For these records, count the lines containing the word "LIST" and respond with the number alone.

Data for review Start Marker

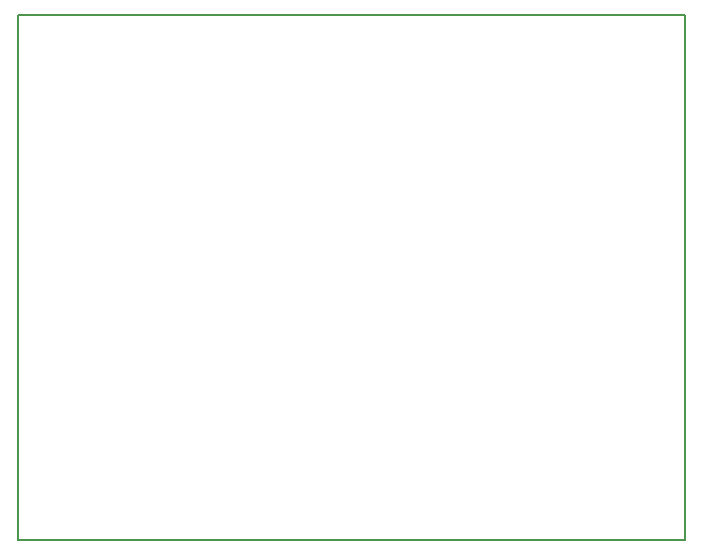
<source format=gm1>
G04 #@! TF.GenerationSoftware,KiCad,Pcbnew,9.0.0*
G04 #@! TF.CreationDate,2025-03-07T23:57:35+01:00*
G04 #@! TF.ProjectId,pcb,7063622e-6b69-4636-9164-5f7063625858,rev?*
G04 #@! TF.SameCoordinates,Original*
G04 #@! TF.FileFunction,Profile,NP*
%FSLAX46Y46*%
G04 Gerber Fmt 4.6, Leading zero omitted, Abs format (unit mm)*
G04 Created by KiCad (PCBNEW 9.0.0) date 2025-03-07 23:57:35*
%MOMM*%
%LPD*%
G01*
G04 APERTURE LIST*
G04 #@! TA.AperFunction,Profile*
%ADD10C,0.203200*%
G04 #@! TD*
G04 APERTURE END LIST*
D10*
X88900000Y-82550000D02*
X88900000Y-38100000D01*
X145415000Y-38100000D02*
X145415000Y-82550000D01*
X145415000Y-82550000D02*
X88900000Y-82550000D01*
X88900000Y-38100000D02*
X145415000Y-38100000D01*
M02*

</source>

Data for review End Marker

* Response for this exercise:
2